The Ben Stiller-directed “The Secret Life of Walter Mitty” came out in 2013. Instagram hit the scene in late 2010.
Watching the film today, the cinematography oozes shots that we now think of as Instagram tropes: packing flat-lays, travelers in profile walking in front of brilliantly painted walls, a lone traveler in a long shot on an otherwise empty road. Just cue the overlaid text of the Robert Frost poem.
On Sunday night, however, we knew that “The Secret Life of Walter Mitty” was just what we needed.
We had just wrapped up a very intensive Saturday of soul-searching and Sunday of planning in our first Detox + Reset retreat, and Walter Mitty had come up as a frequent touchpoint throughout the weekend. On the one hand, for the gorgeous visuals (we didn’t see the Instagram-style until re-watching it now!), but, more importantly for the character and journey of Walter Mitty.
The film itself is a remake of another film from the ’40s, which is itself based on a short story. Its impact is so far-reaching that it has spawned additions to many dictionaries for the term “Mittyesque,” as in: a character given to grand and elaborate fantasies; a daydreamer.

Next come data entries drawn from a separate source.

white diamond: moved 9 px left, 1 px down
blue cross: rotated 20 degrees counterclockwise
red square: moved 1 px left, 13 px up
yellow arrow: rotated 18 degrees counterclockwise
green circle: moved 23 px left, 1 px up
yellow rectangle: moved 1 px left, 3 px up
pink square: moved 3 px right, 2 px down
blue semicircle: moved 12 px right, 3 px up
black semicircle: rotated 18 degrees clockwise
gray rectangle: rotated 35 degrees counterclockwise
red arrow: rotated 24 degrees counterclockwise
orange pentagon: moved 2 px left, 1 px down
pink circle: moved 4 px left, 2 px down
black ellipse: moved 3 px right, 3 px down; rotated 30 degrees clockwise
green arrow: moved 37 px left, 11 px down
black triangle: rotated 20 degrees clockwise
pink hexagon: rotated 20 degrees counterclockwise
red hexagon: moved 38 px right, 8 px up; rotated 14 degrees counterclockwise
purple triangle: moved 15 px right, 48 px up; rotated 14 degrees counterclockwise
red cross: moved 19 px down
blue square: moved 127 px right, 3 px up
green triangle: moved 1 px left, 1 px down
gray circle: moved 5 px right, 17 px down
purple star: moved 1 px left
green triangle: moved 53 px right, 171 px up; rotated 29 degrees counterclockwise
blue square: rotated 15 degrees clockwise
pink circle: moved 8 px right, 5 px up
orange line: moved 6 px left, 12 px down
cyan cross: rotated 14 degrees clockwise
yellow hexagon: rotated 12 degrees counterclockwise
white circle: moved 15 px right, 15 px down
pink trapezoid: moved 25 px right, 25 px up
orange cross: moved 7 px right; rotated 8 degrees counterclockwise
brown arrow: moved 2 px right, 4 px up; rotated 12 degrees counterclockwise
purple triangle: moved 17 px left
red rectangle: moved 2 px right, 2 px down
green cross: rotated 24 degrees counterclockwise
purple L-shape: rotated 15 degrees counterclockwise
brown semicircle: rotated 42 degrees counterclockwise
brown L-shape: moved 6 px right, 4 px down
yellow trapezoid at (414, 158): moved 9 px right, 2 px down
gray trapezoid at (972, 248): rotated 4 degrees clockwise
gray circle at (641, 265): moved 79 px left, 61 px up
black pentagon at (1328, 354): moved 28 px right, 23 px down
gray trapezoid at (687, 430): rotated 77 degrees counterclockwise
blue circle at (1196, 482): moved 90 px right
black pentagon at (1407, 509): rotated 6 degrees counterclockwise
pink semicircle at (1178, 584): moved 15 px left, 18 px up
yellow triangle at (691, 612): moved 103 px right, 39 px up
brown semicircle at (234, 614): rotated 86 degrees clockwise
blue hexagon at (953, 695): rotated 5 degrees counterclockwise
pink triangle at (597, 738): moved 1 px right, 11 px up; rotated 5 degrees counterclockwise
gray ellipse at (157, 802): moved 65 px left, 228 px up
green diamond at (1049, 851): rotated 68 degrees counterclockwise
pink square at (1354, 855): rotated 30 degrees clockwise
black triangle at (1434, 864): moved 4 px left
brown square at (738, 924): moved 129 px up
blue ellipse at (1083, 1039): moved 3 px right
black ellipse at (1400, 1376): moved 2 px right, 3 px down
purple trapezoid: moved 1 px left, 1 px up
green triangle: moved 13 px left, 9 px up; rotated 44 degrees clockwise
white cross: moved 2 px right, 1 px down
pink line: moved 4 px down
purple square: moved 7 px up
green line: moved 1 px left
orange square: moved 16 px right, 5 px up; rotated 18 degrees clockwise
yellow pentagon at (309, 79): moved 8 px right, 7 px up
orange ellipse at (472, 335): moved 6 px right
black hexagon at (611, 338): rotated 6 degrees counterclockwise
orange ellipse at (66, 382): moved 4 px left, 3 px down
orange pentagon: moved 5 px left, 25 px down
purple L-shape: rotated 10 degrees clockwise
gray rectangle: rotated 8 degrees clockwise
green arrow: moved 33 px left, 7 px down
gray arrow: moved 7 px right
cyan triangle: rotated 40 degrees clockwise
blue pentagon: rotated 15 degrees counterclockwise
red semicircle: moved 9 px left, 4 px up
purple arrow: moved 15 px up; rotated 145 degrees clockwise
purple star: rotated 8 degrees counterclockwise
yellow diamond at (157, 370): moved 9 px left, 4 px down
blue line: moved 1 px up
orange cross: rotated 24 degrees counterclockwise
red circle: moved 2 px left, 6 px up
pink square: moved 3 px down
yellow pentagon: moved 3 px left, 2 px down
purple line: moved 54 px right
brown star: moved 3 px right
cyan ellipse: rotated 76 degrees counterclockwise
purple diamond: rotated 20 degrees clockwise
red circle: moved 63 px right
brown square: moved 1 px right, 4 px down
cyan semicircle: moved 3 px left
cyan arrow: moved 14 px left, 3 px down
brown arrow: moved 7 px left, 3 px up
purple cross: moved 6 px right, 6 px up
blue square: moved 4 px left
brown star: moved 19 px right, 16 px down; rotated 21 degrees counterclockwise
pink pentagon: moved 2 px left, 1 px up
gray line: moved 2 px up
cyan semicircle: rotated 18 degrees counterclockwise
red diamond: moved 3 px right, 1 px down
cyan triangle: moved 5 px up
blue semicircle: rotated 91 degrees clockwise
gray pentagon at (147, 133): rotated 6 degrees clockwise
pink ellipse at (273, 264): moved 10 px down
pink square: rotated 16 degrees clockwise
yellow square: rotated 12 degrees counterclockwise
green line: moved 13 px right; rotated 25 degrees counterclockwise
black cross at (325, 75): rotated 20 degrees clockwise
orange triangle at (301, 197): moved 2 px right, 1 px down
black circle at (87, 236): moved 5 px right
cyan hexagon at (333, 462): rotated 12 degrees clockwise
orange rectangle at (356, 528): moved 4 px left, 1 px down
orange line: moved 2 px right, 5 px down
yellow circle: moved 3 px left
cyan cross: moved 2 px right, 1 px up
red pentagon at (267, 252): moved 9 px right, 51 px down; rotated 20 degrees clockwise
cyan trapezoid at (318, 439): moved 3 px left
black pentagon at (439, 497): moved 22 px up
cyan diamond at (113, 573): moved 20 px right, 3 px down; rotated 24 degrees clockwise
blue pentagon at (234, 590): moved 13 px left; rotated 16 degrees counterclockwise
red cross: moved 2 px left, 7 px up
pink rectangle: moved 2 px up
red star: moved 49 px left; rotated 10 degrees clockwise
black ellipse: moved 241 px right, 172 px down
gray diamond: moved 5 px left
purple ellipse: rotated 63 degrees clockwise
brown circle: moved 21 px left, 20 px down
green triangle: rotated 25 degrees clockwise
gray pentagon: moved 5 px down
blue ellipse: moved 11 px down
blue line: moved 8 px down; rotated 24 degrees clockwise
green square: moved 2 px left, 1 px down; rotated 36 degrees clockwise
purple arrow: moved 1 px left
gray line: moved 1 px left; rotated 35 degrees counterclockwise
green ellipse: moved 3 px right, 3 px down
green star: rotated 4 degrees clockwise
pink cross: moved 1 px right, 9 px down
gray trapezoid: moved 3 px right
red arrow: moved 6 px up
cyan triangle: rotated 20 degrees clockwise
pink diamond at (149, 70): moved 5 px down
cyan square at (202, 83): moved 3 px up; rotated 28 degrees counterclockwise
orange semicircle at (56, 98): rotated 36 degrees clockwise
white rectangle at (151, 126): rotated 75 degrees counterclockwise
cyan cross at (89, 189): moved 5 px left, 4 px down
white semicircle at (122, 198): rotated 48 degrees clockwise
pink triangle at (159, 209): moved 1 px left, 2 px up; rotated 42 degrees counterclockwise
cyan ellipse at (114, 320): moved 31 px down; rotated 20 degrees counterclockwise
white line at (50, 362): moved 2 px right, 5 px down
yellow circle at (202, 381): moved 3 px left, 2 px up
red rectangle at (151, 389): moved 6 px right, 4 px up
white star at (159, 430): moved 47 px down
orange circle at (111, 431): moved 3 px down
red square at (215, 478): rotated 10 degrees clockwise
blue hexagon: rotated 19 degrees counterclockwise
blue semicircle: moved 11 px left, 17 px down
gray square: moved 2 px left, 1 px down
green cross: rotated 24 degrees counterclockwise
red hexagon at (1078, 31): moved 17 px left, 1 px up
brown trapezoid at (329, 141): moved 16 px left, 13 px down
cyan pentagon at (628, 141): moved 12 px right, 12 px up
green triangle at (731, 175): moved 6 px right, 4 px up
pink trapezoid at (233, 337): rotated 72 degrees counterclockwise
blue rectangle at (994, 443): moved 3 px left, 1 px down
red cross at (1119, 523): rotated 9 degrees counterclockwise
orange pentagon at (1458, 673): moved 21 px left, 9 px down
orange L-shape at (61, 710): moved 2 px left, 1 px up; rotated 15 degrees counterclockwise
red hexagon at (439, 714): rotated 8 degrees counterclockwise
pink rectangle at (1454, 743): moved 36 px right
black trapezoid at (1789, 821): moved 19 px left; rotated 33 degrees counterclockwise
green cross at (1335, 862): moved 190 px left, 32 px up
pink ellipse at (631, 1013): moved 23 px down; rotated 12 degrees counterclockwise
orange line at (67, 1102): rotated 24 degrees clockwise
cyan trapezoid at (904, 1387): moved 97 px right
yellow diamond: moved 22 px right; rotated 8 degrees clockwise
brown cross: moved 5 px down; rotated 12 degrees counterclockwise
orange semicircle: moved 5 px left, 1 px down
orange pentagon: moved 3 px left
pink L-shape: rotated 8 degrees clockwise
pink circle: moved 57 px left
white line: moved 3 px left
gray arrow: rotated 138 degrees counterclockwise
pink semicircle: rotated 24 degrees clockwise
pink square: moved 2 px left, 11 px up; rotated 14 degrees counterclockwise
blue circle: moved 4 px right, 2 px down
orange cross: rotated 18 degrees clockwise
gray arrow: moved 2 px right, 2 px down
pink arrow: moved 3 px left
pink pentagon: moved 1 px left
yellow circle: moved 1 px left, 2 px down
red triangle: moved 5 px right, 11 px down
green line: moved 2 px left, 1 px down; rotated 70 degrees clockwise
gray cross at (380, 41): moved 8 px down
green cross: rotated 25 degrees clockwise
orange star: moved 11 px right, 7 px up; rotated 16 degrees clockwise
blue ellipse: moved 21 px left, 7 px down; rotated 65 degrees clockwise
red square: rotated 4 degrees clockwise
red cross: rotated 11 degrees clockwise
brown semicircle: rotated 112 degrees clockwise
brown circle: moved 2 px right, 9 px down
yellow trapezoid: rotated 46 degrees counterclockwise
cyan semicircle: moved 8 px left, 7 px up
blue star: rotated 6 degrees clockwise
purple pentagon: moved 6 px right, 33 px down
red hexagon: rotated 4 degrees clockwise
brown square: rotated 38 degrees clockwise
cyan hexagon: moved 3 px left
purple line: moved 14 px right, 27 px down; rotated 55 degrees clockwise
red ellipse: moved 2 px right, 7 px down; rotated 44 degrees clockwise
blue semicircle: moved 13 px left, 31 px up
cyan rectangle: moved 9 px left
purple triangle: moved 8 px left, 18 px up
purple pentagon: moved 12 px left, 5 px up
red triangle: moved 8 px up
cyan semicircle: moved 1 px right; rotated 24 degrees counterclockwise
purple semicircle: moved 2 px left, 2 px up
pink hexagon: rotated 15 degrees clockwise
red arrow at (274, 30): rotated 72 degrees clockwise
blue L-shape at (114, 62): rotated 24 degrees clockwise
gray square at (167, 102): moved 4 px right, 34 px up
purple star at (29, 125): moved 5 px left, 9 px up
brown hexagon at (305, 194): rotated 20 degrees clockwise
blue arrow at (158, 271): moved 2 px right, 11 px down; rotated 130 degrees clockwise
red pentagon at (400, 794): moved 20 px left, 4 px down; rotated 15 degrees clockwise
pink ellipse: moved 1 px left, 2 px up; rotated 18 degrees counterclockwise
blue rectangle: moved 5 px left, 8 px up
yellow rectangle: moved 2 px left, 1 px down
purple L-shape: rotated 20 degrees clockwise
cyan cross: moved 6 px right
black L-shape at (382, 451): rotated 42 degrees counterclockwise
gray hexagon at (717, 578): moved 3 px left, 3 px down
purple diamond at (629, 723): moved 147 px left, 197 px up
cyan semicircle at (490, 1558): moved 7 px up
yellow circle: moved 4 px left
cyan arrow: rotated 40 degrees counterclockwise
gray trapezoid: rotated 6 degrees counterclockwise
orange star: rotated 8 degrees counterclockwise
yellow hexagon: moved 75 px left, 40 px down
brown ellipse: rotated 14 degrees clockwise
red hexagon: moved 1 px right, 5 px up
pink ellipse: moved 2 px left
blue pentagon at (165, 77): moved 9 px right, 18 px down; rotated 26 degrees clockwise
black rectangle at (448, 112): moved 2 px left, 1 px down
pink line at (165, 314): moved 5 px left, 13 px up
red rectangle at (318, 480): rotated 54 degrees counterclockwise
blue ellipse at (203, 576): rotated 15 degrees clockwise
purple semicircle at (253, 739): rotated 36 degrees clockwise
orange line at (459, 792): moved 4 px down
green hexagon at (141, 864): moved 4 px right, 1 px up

But homo sapiens have daydreamed long before Walter Mitty.
What the character truly brought to the table was a vision of someone who could be so lost in a romantic, adventurous, triumphant version of oneself in one’s own mind, and then bring those visions to one’s actual reality.
Walter Mitty begins–in the modern version–as a photo editor of a magazine, spending his days confined in a dark, sub-level office with little human interaction aside from the letters and images he receives from his photographers, who naturally ply their trade doing uncommon things in far-off places.
In the film’s earlier beats, a running gag emerges that the protagonist lapses so deeply into his daydreams that you can flick him or throw something at him with no reaction. Another running gag revolves around his difficulty setting up an online dating profile, because he has never done anything interesting with his life and has left all the profile questions blank.
A twist of fate (as films always find) requires him to hop an airplane to Greenland in search of a missing negative for the film’s final cover.
Getting on that first flight was not the hard part. The image from the film that sticks with me now nearly a week after seeing it is that of Walter Mitty’s face when, after being thoroughly immersed in one of his famous daydreams, he jumps into a helicopter as it is taking off.
He’s crossed the threshold now–doing something from one of his daydreams–and he’s astonished, delighted, transformed, and in one piece.
Very soon, he finds himself, however, literally swimming with sharks while moments from hypothermia. (There is more than one way out of a helicopter!)
In the case of this character in this film and the original story, the plot required him to keep moving fforward.
It’s not interesting for readers if he jumps onto the helicopter and then refuses to jump in the North Sea, get away from the sharks, narrowly avoid a volcano, and all of the other ridiculous hoops he jumps through in order to complete his goal.
Unfortunately (or fortunately depending on your tolerance for adventure, I suppose!) our lives are not fiction. There is nothing making us keeping taking chances after that first one.
Especially in those moments when that first chance leads you, literally or figuratively, into deeper, darker, colder, and more treacherous waters!
I can’t be there, as Kristen Wiig is in the Ben Stiller film, to sing you a beautifully arranged version of a song that is simultaneously nostalgic, motivating, and triumphant to help you jump on those helicopters. Or at least the scary-magazine-pitching versions of them.
But I can remind you of Walter Mitty–perhaps now every time you see certain images in Instagram?–and, at least now, invite you to take that leap.
Send that pitch to that magazine you really want to build a relationship with.
Most importantly though, follow up. And then send another.
Don’t send single-use plastic pitches. Create the infrastructure that lets your travel-writing daydreams become your travel-writing reality. Find ways to regularly challenge yourself to cross your thresholds.
Second to Ben Stiller’s face when his character jumps into the moving helicopter, my second favorite part of the film is when Walter Mitty is making his resume at the end. It reads:
- Life Magazine – Negative Asset Manager, 16 years
Reference: Sean O’Connell (address upon request)
- One of 3 known non-Navy Seals to helicopter “free release” into gale-force waters (North Sea)
- In a single day: Biked, ran and long-boarded over 17 kilometers to Eyjafjallajokull volcanic eruption
- Scaled highest peak of Noshaq Mountain (northwestern Afghanistan face)
- On Icelandic fishing trawler, earned keep as a boar swain (unpaid deckhand) for one day.
I can’t wait to see your Mittyesque resume.